## [WHAT IS EXPECTED]
Rewrite all of the records, putting "Pan Am Games" wherever "Pan American Games" appears and leaving everything else unchanged.

## [PROVIDED DATA]
# # # # # # #
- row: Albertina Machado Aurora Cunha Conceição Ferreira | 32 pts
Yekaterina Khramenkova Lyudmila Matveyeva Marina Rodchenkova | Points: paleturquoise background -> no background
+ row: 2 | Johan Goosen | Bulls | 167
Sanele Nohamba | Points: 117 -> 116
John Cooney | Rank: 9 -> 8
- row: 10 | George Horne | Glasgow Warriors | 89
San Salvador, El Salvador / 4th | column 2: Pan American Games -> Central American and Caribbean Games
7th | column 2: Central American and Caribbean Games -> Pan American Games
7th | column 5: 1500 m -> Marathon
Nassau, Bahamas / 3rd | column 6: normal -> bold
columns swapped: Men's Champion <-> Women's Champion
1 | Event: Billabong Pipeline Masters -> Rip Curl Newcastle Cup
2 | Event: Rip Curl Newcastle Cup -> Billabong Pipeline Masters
# # # # # # #
## [EXERCISE OUTPUT]
- row: Albertina Machado Aurora Cunha Conceição Ferreira | 32 pts
Yekaterina Khramenkova Lyudmila Matveyeva Marina Rodchenkova | Points: paleturquoise background -> no background
+ row: 2 | Johan Goosen | Bulls | 167
Sanele Nohamba | Points: 117 -> 116
John Cooney | Rank: 9 -> 8
- row: 10 | George Horne | Glasgow Warriors | 89
San Salvador, El Salvador / 4th | column 2: Pan Am Games -> Central American and Caribbean Games
7th | column 2: Central American and Caribbean Games -> Pan Am Games
7th | column 5: 1500 m -> Marathon
Nassau, Bahamas / 3rd | column 6: normal -> bold
columns swapped: Men's Champion <-> Women's Champion
1 | Event: Billabong Pipeline Masters -> Rip Curl Newcastle Cup
2 | Event: Rip Curl Newcastle Cup -> Billabong Pipeline Masters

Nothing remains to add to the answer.